La Noce chez les petits bourgeois, mise en scène de Jean-Pierre Vincent et Jean Jourdheuil

12 octobre 1975
03m 55s
Réf. 00442

Notice

Résumé :

En 1974, Jean-Pierre Vincent et Jean Jourdheuil présentent La Noce chez les petits bourgeois, de Bertolt Brecht, au Théâtre de l'Espérance. Extrait du spectacle.

Date de diffusion :
12 octobre 1975

Éclairage

La Noce chez les petits bourgeois est une œuvre de jeunesse de Brecht. Pièce en un acte, elle fut écrite dès 1919, mais ne parut pas avant 1961. Comme l'expliquent Jean-Pierre Vincent et Jean Jourdheuil qui décident de créer cette pièce en France en 1968, au Théâtre de Bourgogne, « Brecht, dans ses toutes premières pièces, est allé chercher son inspiration du côté de la comédie bavaroise, telle qu'elle était pratiquée par Karl Valentin. » [1] Sur un motif unique, celui du repas de noce, Brecht développe une séquence aussi sanglante que désopilante qui tient à la fois de la critique sociale et du jeu de massacre. Autour d'un couple qui a attendu cinq mois pour se marier, parce que le marié tenait à construire lui-même tous les meubles du foyer, allant jusqu'à confectionner la colle, le repas de noce réunit quelques parents et amis qui vont se livrer à un règlement de compte méthodique, et à toutes les infractions vis-à-vis des codes de la morale, de la décence, de la civilité, de l'amour et de l'amitié. Un à un, tous les éléments du mobilier vont se disloquer, tandis que la façade sociale se lézardera. L'extrait présenté dans le document montre la fin de la pièce : les « convives » sont partis, laissant un champ de ruines. Le marié tire la mariée vers le lit nuptial, qui s'effondrera à son tour.

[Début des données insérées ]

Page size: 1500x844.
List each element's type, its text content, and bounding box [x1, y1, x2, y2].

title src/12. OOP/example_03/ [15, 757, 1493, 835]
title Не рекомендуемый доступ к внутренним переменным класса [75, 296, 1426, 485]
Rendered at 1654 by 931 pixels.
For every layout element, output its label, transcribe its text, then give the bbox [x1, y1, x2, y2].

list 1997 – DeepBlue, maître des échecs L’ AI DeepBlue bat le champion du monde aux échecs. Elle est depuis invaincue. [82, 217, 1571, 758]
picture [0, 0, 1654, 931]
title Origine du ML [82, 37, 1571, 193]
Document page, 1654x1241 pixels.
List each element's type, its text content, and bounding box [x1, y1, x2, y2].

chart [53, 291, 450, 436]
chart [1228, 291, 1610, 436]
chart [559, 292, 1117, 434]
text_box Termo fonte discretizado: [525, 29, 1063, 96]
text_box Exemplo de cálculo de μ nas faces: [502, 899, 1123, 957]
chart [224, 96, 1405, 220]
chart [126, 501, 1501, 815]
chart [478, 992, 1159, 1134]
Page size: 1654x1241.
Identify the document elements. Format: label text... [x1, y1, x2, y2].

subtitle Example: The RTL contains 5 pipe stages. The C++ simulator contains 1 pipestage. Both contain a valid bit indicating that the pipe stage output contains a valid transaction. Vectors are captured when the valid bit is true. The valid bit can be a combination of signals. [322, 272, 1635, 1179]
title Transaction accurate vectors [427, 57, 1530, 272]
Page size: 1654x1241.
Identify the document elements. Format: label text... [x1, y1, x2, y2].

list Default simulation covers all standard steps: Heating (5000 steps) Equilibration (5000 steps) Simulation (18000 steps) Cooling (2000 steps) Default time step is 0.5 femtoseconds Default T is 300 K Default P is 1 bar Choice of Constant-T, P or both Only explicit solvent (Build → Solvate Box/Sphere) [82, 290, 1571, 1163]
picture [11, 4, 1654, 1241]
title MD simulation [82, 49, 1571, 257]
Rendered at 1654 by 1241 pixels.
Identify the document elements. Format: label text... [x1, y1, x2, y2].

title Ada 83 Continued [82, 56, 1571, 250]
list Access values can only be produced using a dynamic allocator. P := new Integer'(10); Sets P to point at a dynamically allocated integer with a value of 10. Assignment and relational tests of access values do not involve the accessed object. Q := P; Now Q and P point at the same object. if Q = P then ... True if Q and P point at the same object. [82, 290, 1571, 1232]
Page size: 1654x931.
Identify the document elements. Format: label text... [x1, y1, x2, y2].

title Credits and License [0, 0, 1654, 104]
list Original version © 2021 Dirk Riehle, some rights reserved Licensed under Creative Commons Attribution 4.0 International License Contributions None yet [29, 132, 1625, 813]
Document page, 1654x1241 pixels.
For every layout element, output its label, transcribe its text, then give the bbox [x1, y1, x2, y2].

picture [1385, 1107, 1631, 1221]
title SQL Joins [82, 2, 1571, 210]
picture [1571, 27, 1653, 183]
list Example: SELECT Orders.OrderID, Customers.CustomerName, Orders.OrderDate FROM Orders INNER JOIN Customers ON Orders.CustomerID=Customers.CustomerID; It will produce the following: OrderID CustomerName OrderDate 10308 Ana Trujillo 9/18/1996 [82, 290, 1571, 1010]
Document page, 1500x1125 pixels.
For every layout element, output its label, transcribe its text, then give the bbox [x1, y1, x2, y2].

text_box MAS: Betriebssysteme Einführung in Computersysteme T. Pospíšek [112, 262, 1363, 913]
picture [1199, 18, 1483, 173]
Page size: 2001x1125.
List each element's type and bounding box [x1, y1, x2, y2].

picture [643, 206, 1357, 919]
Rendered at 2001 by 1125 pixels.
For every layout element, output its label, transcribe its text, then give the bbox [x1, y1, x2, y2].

La Noce chez les petits bourgeois fait ainsi découvrir le Brecht d'avant les grandes œuvres du théâtre épique, et un dramaturge qui a déjà saisi quel potentiel comique et dramatique recèle le tout récent art cinématographique. Son œuvre fait en effet irrésistiblement penser au film de Buster Keaton, La maison démontable (1920), où l'on voit un couple de jeunes époux s'installer dans une maison livrée en pièces détachées que le marié entreprend d'assembler, mais qui finit par s'écrouler après le repas de noces. On songe d'ailleurs à tout ce courant de films muets américains, aux gags de Chaplin comme à ceux de Laurel et Hardy. Cet aspect visuel et grotesque, essentiel dans la pièce de Brecht, ressort nettement de la mise en scène de Vincent et Jourdheuil, par l'emploi du cadre de scène resserré, des couleurs présentes à la fois dans la scénographie et dans les maquillages, et des nez postiches qui stylisent le jeu tout en l'imprégnant d'une esthétique expressionniste. Ce parti pris de mise en scène contribue ainsi à éloigner l'interprétation des personnages d'une approche trop réaliste ou trop psychologique, et maintient le spectacle dans l'esprit du cabaret.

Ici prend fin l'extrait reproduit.